In the Parable of the Talents in Matthew 25, one man is given five talents, another three talents and the last man just one. The first two put their talents to productive use and made more talents. These were commended by the lender. The last one buried his in the ground, made nothing of it and was condemned by the lender. Many people, with the sense of justice which is hardwired into humanity, feel this parable is unfair, kicking poor people in the teeth while celebrating the rich, as if it were a grotesque approval of today’s bonus culture. This misses the point. The talents stand for the gifts we are given and the parable encourages us to put these gifts to productive use. Even one talent, in Biblical times, was an outlandish amount of money, suggesting that even the least gifted person has more than enough gifts to explore once they cease to be hypnotised by the ability of others. One reason why more gifted people should be slow to boast of their talent is that more is expected of them: the greater the gifting, the deeper the responsibility.

 

Gifts are given to enrich the lives of others.
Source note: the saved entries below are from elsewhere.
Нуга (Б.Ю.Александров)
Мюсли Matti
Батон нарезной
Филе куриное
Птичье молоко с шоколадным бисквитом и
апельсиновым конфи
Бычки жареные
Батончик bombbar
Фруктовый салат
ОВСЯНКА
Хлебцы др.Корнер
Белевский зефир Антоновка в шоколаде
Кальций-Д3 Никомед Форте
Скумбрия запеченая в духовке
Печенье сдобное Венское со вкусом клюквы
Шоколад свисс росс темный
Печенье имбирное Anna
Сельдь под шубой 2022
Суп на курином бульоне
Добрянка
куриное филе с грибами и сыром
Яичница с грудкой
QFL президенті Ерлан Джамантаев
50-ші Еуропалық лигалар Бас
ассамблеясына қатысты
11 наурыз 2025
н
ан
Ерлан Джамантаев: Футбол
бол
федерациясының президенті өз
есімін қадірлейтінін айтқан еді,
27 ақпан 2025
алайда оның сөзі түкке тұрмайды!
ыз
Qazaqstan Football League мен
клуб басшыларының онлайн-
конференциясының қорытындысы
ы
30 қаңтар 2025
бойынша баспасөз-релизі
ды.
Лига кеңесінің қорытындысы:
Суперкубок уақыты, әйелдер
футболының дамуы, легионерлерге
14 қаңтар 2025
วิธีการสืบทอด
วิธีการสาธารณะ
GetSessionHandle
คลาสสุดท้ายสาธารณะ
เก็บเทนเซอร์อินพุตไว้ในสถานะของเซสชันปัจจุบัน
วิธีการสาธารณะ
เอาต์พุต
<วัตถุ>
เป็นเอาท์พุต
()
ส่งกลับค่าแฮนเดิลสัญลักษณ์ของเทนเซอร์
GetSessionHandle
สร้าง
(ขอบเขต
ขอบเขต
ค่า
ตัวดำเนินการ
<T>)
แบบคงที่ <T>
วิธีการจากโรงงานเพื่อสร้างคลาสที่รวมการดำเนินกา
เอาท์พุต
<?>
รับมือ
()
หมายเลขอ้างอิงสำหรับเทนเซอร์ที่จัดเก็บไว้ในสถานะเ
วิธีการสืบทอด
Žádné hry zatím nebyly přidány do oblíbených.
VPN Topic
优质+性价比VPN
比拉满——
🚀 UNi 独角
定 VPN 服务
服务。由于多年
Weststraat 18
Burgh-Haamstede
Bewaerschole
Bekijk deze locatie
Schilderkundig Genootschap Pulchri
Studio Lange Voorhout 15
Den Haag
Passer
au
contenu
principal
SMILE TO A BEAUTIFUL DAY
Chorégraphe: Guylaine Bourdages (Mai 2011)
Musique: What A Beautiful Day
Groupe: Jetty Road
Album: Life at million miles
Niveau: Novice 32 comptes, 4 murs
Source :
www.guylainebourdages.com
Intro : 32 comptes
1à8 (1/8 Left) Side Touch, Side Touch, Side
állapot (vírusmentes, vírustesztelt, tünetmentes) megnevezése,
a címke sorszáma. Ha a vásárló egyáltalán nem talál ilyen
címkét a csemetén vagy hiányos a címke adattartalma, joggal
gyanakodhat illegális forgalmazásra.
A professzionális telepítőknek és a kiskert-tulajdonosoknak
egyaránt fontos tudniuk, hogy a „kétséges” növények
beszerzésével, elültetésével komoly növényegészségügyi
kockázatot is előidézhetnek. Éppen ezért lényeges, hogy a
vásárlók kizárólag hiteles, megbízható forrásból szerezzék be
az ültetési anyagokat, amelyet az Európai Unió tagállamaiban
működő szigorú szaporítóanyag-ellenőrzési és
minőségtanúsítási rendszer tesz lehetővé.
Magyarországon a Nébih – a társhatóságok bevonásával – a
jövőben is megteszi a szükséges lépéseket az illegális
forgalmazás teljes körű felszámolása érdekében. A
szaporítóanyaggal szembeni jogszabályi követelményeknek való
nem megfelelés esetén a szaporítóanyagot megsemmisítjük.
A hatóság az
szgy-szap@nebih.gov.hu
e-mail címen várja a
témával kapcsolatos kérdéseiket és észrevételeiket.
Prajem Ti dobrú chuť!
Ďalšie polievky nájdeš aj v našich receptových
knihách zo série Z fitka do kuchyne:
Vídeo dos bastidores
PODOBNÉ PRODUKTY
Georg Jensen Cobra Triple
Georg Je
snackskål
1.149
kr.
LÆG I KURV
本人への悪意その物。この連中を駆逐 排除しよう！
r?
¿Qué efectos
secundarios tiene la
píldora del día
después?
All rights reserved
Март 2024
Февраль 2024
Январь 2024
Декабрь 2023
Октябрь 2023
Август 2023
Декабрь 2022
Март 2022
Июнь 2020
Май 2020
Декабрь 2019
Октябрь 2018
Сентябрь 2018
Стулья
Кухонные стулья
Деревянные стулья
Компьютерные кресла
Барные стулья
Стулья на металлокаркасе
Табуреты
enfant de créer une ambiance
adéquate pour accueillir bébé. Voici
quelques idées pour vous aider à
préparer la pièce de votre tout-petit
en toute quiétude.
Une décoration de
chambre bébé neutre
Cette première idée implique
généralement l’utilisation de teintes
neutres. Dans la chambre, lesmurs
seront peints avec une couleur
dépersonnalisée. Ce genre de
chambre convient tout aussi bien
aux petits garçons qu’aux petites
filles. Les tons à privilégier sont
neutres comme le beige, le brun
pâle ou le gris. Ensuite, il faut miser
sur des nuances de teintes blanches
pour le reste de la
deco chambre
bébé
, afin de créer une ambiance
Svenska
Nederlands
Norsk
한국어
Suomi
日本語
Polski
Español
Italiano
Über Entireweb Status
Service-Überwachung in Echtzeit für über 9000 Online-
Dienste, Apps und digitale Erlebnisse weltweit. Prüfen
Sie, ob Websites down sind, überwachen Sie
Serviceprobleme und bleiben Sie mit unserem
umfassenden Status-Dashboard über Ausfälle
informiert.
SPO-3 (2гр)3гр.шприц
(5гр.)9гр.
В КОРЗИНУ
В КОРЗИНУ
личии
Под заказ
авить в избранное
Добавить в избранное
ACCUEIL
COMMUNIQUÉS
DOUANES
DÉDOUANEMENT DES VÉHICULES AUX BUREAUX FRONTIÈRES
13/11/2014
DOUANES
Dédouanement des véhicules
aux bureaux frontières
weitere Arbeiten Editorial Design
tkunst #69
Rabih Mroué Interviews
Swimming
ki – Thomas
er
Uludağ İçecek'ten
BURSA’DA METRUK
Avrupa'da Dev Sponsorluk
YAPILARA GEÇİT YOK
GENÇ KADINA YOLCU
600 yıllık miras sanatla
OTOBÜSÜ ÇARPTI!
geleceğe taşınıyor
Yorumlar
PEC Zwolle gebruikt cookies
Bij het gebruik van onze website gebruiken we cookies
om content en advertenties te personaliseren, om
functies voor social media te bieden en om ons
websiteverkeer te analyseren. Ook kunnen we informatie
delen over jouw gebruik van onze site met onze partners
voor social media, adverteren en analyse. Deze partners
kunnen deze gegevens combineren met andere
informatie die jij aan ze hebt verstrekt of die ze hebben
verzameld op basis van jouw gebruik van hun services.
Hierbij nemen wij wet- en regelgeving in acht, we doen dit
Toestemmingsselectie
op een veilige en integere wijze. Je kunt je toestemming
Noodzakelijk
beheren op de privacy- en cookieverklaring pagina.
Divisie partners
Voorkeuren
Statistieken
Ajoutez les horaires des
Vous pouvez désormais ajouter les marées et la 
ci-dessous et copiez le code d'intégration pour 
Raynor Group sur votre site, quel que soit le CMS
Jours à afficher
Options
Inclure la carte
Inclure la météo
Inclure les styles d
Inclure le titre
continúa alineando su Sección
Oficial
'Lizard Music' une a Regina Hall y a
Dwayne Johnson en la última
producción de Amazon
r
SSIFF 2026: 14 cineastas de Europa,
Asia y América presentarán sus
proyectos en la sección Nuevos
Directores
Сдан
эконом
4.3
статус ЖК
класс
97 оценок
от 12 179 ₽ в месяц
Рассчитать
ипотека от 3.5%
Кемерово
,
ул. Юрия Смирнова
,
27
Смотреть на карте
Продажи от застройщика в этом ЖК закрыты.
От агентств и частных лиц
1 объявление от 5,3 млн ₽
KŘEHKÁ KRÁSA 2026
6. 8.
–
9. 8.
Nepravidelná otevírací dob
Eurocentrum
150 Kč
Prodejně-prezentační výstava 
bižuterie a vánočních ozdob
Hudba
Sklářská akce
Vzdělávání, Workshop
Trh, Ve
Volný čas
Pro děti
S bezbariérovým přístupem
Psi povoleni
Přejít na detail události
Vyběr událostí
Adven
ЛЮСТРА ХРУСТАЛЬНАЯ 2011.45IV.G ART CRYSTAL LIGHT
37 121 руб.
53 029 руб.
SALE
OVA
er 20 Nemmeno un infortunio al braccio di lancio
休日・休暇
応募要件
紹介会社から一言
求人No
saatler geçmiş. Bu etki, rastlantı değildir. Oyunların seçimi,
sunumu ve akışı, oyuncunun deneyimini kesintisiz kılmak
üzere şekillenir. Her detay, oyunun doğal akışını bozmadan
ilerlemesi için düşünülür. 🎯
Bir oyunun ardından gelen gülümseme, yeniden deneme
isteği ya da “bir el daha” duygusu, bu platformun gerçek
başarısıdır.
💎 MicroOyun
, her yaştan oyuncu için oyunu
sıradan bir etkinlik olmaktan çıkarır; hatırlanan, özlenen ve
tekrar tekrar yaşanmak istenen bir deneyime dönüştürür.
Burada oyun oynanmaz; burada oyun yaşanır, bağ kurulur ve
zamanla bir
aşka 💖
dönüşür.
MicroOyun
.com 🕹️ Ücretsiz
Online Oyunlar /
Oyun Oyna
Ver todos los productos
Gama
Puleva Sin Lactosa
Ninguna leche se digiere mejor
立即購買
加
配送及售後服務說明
In a meritocracy, the idea that personal merit can be put to selfish gain is but a step away. Yet to use our gifts this way shows contempt and ingratitude to the one who bestowed them on us. One of dilemmas of extended peacetime is that the social glue which bound people together in adversity becomes less sticky as we are able to look more to our own interests than others. This effect is perhaps unavoidable but it can and should be mitigated. It is one of the more deceitful illusions of this modern era of individualism to believe that we can make it on our own. We all leave the womb naked and remain defenceless for many years to come. And we are prepared for the adult world of work through the patience and diligence of many skilled and so-called unskilled workers. That we depart this world to face our Maker as empty as we arrived in it is all the perspective we need. We start life equal, we end it equal. This is what God has made. What does that say, then, about how we should treat one another in-between?